While I would LOVE to do a longitudinal study on the long term physiological effects of corset wear (I’ve been saying this for a good 3-4 years now), I do not yet have the resources to do so. But every study starts with a proposal. And Solaced (the Corset Benefits book), while full of “anecdata” that may very well be pooh-pooh’d by some, will inevitably start a conversation.
The Importance of Empathy and Stories of Adversity
Through this anthology, over 100 writers have poured out their hearts and opened themselves up. Some have recounted past horrors and made themselves vulnerable to let you to step inside their heads and live vicariously through them for a few minutes.
Now, I know that normally “vicarious” is associated with something positive. A lot of the stories in this book are about adversity, and I would even warn that some stories may be considered triggering to some readers. But in many ways, stories of overcoming adversity is important too.
Not all of the testimonials in this book will necessarily have “happy endings” because:
In a true first-person narrative, the end of the story is the writer’s true lived experience up to that moment. Therefore it’s not really an ending.
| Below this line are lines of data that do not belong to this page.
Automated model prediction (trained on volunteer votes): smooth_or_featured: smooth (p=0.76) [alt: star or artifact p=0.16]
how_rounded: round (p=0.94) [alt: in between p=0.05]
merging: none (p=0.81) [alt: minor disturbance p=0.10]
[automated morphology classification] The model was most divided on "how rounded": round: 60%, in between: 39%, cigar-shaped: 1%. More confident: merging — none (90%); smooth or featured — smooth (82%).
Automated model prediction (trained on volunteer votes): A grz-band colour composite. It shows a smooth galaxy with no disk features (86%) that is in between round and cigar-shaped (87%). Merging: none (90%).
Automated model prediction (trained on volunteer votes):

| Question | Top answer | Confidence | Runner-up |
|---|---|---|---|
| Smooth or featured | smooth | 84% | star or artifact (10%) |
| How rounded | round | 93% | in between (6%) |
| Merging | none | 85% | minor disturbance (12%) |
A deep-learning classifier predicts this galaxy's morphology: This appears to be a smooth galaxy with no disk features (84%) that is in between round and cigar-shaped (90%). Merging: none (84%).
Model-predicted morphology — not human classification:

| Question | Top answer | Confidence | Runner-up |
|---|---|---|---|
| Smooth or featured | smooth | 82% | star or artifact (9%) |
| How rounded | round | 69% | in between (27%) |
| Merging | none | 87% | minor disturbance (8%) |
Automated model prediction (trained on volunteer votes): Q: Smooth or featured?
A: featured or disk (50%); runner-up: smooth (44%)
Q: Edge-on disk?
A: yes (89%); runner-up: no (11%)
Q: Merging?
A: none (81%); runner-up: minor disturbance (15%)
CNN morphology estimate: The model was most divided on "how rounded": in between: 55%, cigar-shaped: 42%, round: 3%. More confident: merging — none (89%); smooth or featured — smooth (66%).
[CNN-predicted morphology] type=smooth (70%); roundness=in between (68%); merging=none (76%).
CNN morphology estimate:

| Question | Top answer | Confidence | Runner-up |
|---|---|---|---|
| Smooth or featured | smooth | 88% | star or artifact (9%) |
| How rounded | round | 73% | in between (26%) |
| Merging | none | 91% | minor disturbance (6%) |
“Happy Endings” imply perfection, and no life is perfect. The stories you will read in this anthology are far from a perfect outcome — but you will see where the writers have come from and where they are now. For some people, it’s not about perfection. It’s about a journey towards recovery, improved health, a highER quality of life than they once had. It’s inspiration and motivation to use the tools you’ve got (even if that tool is a simple corset) to get yourself to a better place.
The real question: why didn’t I write this entire book myself?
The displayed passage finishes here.